◆ **TASK TO CARRY OUT**: Copy each line exactly, starting with the one that contains "налог пенсионерам?" and stopping after the last line of the material below, with nothing else.

◆ **SOURCE MATERIAL**:
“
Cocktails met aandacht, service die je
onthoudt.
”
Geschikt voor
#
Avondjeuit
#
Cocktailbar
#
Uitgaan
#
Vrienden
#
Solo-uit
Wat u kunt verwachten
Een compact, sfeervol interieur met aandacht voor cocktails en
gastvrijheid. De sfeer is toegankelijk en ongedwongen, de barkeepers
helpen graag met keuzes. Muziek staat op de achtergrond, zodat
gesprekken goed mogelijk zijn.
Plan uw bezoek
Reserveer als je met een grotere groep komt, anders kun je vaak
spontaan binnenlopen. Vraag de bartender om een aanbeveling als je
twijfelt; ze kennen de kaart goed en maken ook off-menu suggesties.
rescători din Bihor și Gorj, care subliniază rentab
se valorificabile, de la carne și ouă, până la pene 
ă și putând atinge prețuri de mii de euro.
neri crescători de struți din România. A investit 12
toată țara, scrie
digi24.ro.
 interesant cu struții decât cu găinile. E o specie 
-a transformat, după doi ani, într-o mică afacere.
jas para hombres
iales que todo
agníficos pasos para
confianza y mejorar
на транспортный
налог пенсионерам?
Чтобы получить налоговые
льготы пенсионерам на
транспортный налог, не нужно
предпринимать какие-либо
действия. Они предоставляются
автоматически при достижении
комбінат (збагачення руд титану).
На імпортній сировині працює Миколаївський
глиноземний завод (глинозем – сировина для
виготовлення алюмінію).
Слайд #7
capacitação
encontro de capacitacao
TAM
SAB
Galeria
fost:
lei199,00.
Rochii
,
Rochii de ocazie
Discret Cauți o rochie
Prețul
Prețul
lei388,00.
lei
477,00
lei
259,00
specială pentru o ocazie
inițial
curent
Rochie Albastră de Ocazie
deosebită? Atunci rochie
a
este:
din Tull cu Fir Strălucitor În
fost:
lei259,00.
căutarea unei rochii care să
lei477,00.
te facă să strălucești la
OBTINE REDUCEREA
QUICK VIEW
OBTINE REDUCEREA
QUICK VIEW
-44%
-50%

◆ **WRITTEN ANSWER**:
налог пенсионерам?
Чтобы получить налоговые
льготы пенсионерам на
транспортный налог, не нужно
предпринимать какие-либо
действия. Они предоставляются
автоматически при достижении
комбінат (збагачення руд титану).
На імпортній сировині працює Миколаївський
глиноземний завод (глинозем – сировина для
виготовлення алюмінію).
Слайд #7
capacitação
encontro de capacitacao
TAM
SAB
Galeria
fost:
lei199,00.
Rochii
,
Rochii de ocazie
Discret Cauți o rochie
Prețul
Prețul
lei388,00.
lei
477,00
lei
259,00
specială pentru o ocazie
inițial
curent
Rochie Albastră de Ocazie
deosebită? Atunci rochie
a
este:
din Tull cu Fir Strălucitor În
fost:
lei259,00.
căutarea unei rochii care să
lei477,00.
te facă să strălucești la
OBTINE REDUCEREA
QUICK VIEW
OBTINE REDUCEREA
QUICK VIEW
-44%
-50%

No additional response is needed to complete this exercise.